テレビ東京系選挙特番「池上彰の総選挙ライブ」の
会見を行った池上彰氏=2014年12月2日
 朝日の問題は、ネットでも特に注目を集めました。ネットを利用する人が情報収集する時にググると、産経の記事もネトウヨのブログも一緒になって出てきちゃうわけでしょ。並列で出てきちゃって、次々に読んでいると、どこで読んだかよく覚えてなかったりしたという経験だって誰しもきっとある。

 新聞社の記事というのは、きちんと訓練を受けた記者が「プロ」として書き、さらにデスクが手直しして、校閲がもう一度チェックするという、何段階ものプロセスを経て世に出ますよね。

 その一方で個人がやっているブログなんてのは、思い込みだったり、勝手な意見を随分出していますよね。ネットの世界では、それが一緒にされている危険がものすごくあると思うんですよね。

 確かにインターネットができて誰もが記者になれる。みんなが情報発信できる。それはその通りなんですけど、結果的に取材をし、事実関係を確認し、報道することの恐ろしさって、我々は知ってますよね。間違えたらどれだけ大変なことになるのか。でもネットしかやらない人はそういう怖さを知らないわけでしょ。結局、人違いになったりして名誉棄損で訴えられたりっていうことがたびたび起きている。こういう時こそまさに「プロの力」というのが、ネットの中でもとりわけ必要だと思うし、今まさに問われているんだと思います。

 ただ、ネットの記事っていうのはPV(ページビュー)を稼いで広告料をとるわけでしょ。週刊誌と同じですよね。一定の購読料とは別になってます。今、話をしていてふと気がついたんですけど、そもそも紙媒体とは根本のビジネスモデルが異なるのがネットメディアですよね。

 メディアの歴史をひもとけば、民放テレビが始まったとき、ラジオ局がテレビを始めたんです。ラジオこそが本流だと思っていた連中は当時、テレビには誰も行きたがらなかった。当時のエリートコースの連中がみんなラジオに残って、上の評価がめでたくなかったり、はぐれ者がテレビに行かされたんです。そういうエリートじゃない、いろんな連中がいたことによって、テレビは活性化していくんです。だから、今の紙媒体とネットメディアって、かつてのラジオとテレビの関係に近いのかなとも思います。

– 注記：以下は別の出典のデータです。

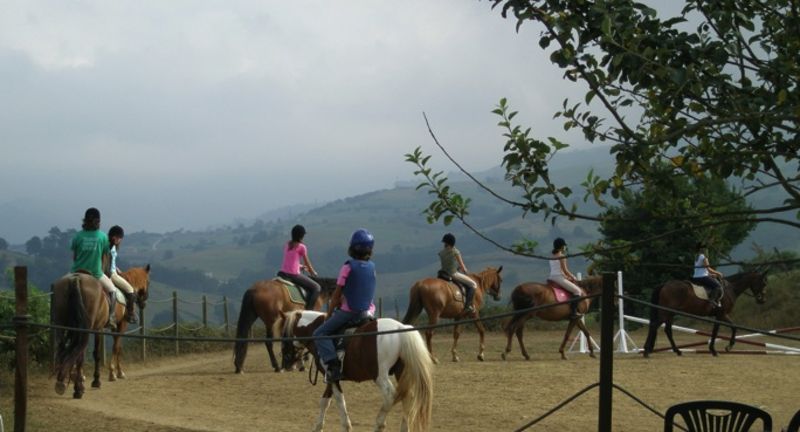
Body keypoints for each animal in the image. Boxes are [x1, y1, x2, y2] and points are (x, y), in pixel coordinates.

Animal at [280, 310, 434, 432]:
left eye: (283, 334)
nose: (286, 363)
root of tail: (400, 328)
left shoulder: (333, 377)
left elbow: (339, 401)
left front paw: (346, 426)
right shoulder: (329, 377)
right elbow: (325, 402)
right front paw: (318, 427)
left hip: (380, 376)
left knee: (391, 396)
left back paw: (379, 425)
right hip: (401, 372)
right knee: (408, 396)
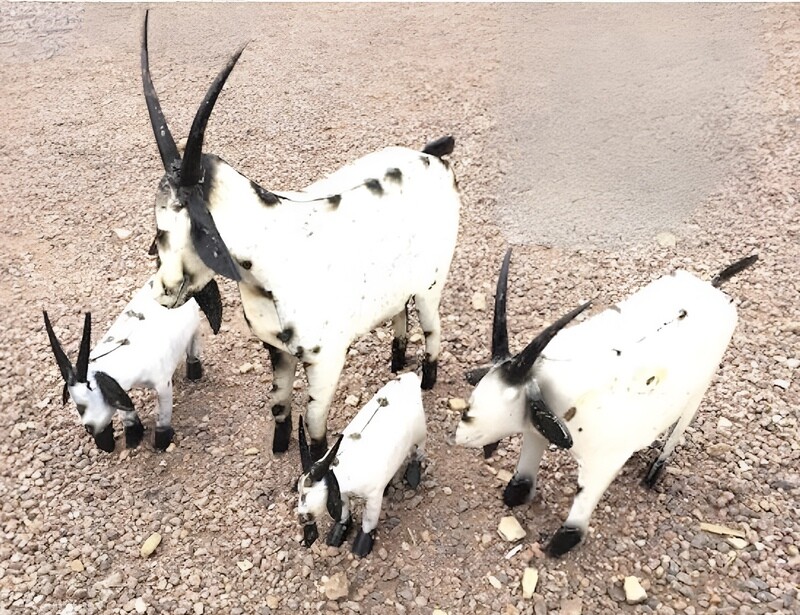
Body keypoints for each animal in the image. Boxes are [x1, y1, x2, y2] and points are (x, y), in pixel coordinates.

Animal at [43, 276, 222, 452]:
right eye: (75, 402)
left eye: (91, 388)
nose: (90, 428)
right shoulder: (121, 388)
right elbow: (127, 415)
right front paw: (133, 437)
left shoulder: (162, 386)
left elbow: (162, 416)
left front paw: (161, 443)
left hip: (195, 328)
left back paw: (194, 373)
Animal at [139, 12, 461, 460]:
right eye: (159, 226)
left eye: (200, 227)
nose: (165, 290)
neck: (274, 247)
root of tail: (433, 155)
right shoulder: (276, 349)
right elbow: (279, 404)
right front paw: (278, 448)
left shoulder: (326, 361)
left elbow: (314, 423)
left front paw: (312, 464)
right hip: (397, 290)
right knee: (400, 313)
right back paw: (396, 363)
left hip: (431, 284)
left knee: (432, 328)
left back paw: (427, 379)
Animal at [296, 372, 426, 557]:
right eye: (298, 490)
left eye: (307, 494)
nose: (302, 518)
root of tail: (410, 377)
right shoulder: (341, 494)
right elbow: (343, 513)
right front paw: (337, 534)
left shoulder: (373, 498)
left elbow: (369, 522)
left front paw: (361, 547)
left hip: (421, 433)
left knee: (418, 452)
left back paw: (413, 476)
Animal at [455, 248, 758, 556]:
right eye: (480, 387)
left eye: (511, 397)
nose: (463, 433)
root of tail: (714, 287)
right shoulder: (536, 430)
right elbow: (526, 466)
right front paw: (514, 494)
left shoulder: (599, 465)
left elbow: (582, 503)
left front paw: (561, 543)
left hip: (699, 391)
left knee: (677, 431)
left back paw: (653, 474)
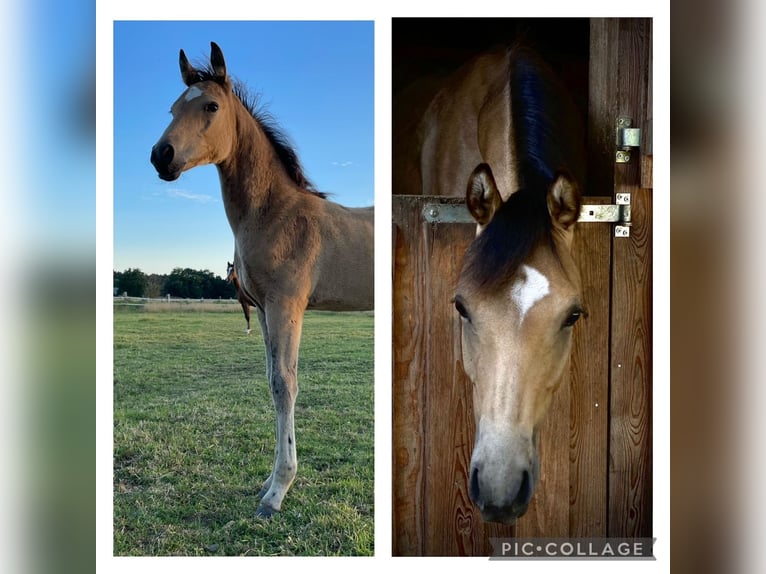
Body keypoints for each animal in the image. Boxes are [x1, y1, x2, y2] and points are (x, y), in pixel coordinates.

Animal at [149, 40, 376, 516]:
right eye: (173, 108)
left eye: (211, 106)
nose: (161, 155)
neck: (276, 214)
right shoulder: (265, 311)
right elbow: (272, 381)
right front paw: (269, 483)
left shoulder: (286, 305)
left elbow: (285, 385)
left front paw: (277, 492)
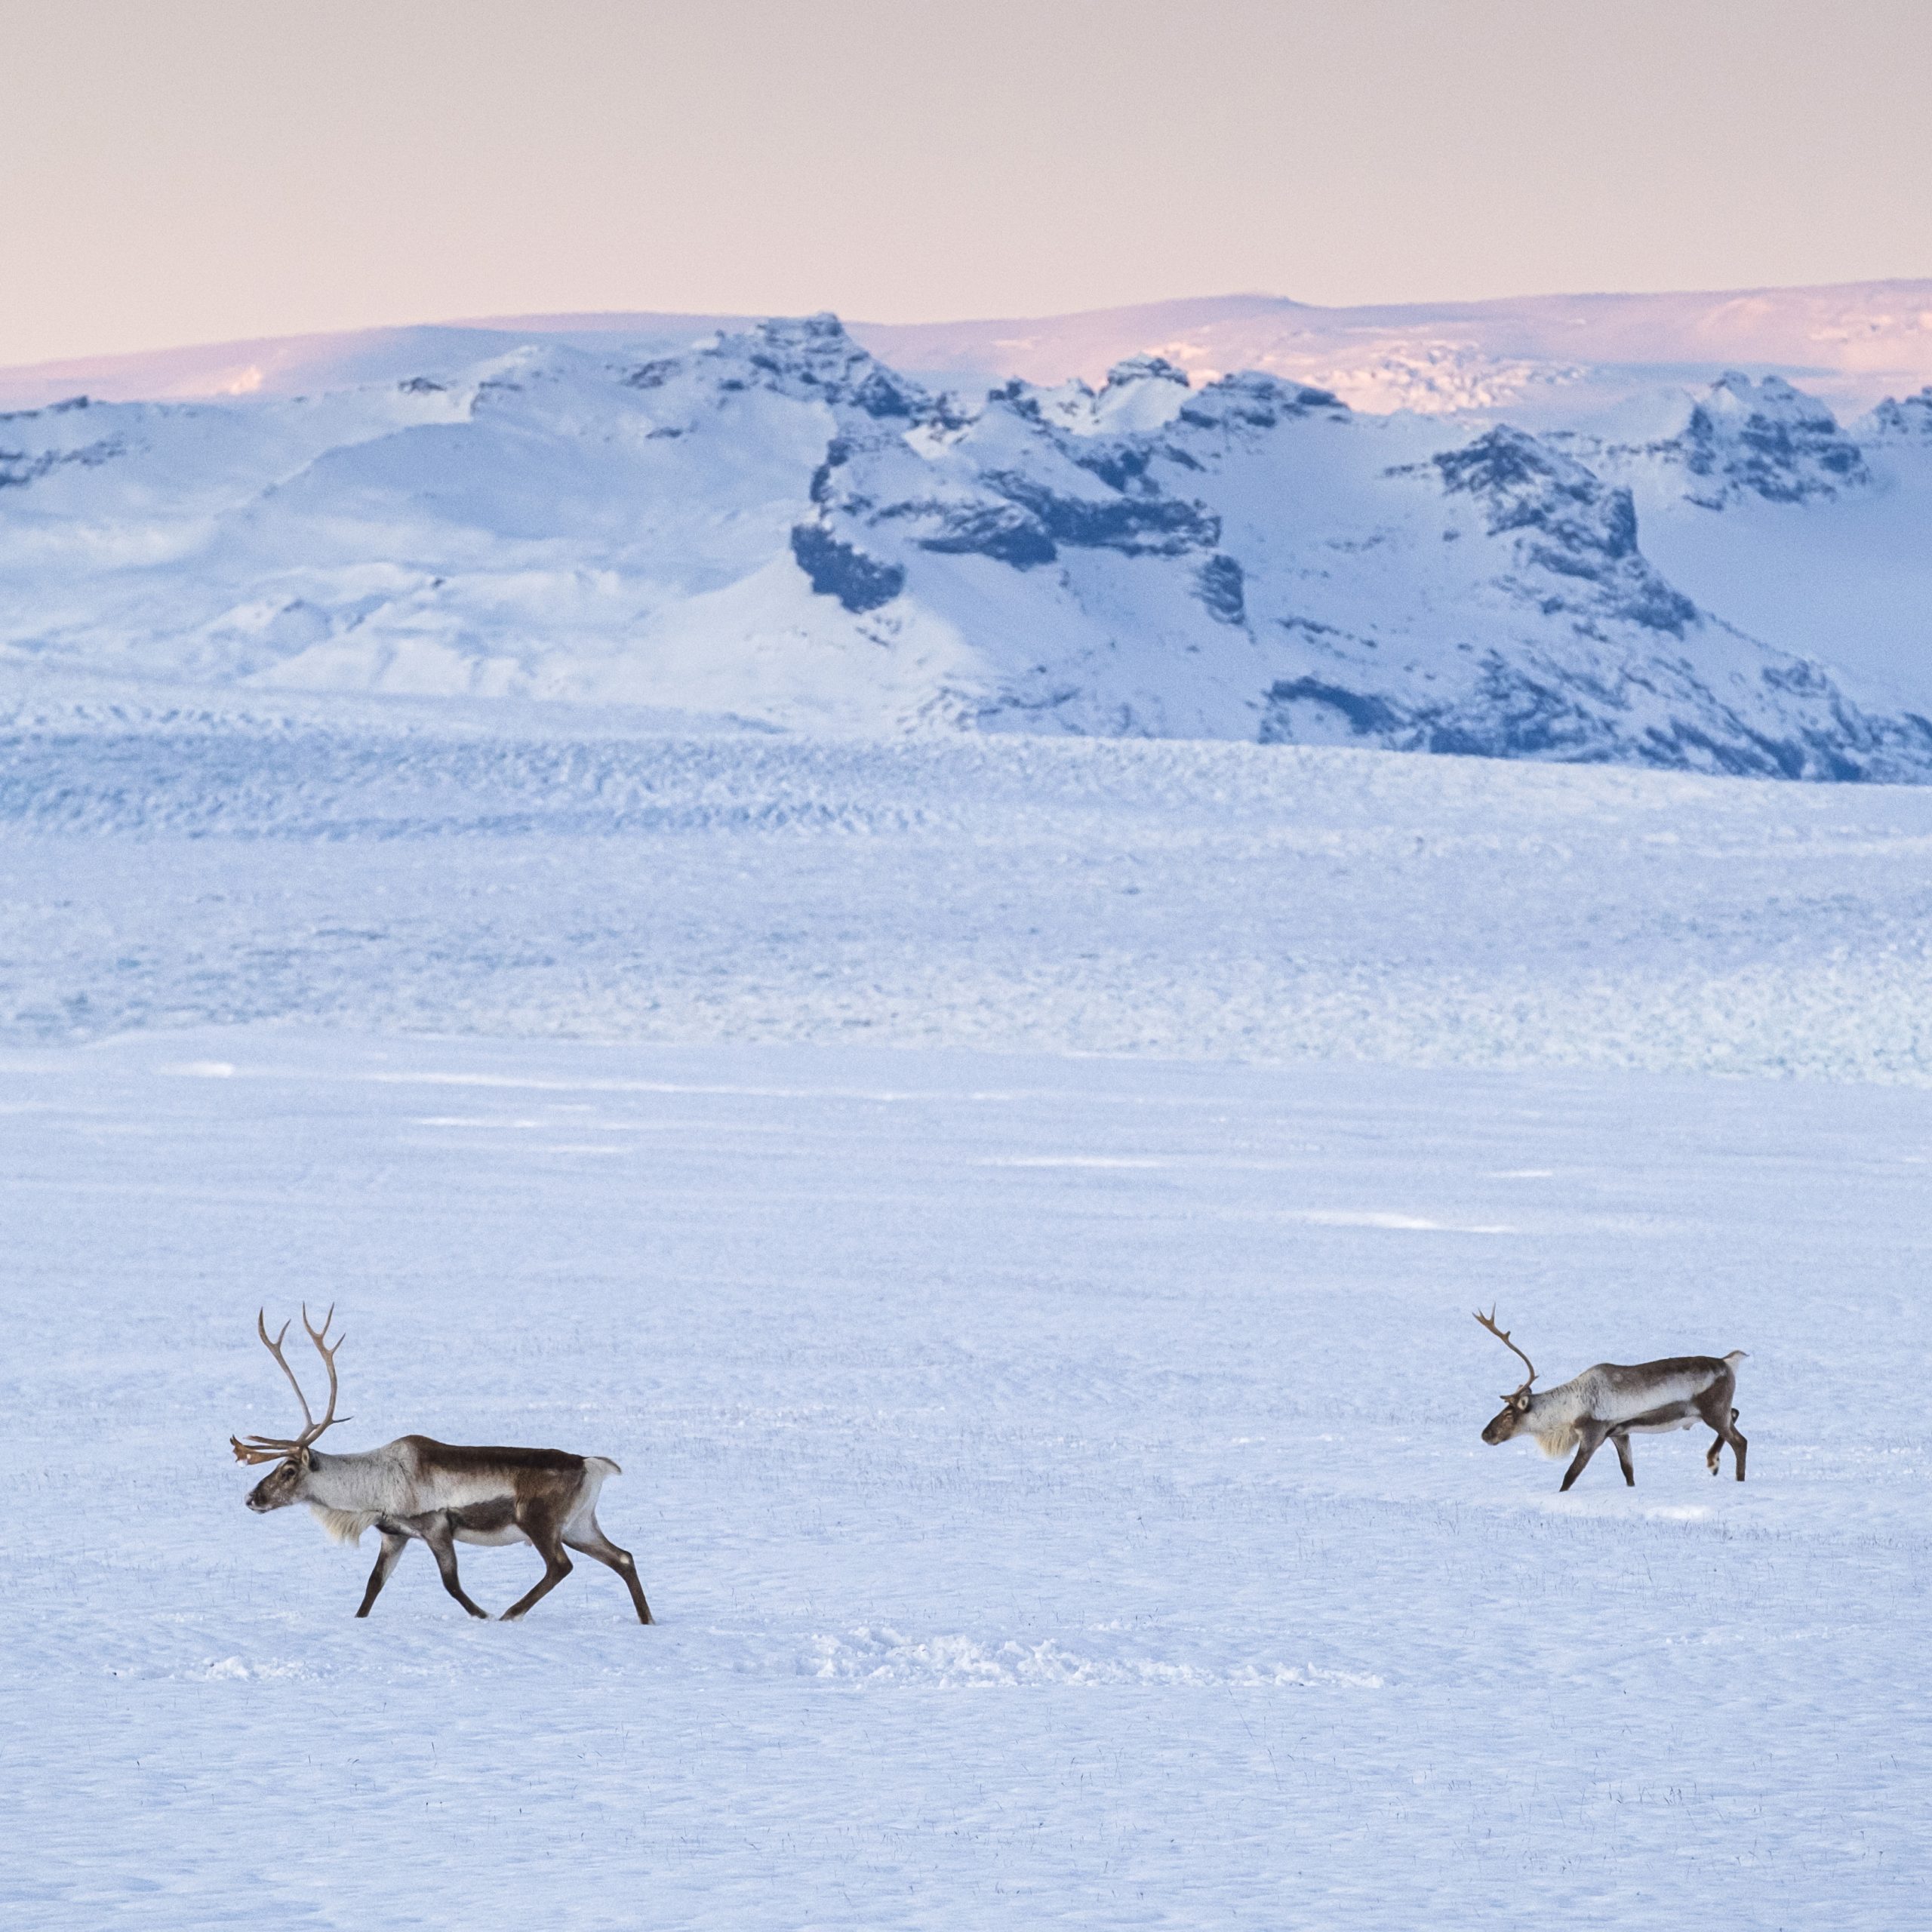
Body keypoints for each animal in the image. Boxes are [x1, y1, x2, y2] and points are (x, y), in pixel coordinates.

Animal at [231, 1306, 653, 1623]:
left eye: (288, 1471)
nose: (252, 1498)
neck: (370, 1490)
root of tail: (591, 1464)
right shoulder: (394, 1534)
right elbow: (372, 1586)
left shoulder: (436, 1527)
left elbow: (452, 1585)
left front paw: (483, 1616)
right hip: (579, 1525)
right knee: (623, 1557)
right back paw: (647, 1620)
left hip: (540, 1521)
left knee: (560, 1566)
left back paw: (510, 1613)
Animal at [1473, 1307, 1747, 1492]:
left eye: (1509, 1413)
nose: (1485, 1434)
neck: (1568, 1410)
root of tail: (1728, 1363)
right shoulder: (1620, 1434)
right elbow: (1629, 1473)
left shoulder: (1593, 1435)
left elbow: (1569, 1476)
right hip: (1716, 1411)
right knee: (1735, 1414)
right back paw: (1714, 1462)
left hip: (1713, 1411)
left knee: (1740, 1441)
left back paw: (1729, 1473)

 テレビが出てきたときに、映画界では映画俳優をテレビに一切出さないという「五社協定」というのがあって、東映とか日活とか、5社が協定をして、映画俳優は一切テレビに出なかったんです。そうやってテレビを困らせようとしたわけですが、テレビ局は仕方がないから、自分たちでテレビドラマの俳優を発掘した。そこからみるみるテレビドラマの人気者が誕生していった。

 いつしか映画が没落していき、結局は映画俳優も「テレビに出してください」という流れに逆転するわけです。明暗を分けるというか、新しく主役が代わるという時は、そういうことが起きるんだろうと思う。今はネットのルールというか、作法というのか、そういうものがまだ成熟していない。でも、これからきっと成熟していくのだと思う。いや既存メディアこそ、そういうものを積極的につくっていく役回りを担う必要があると思います。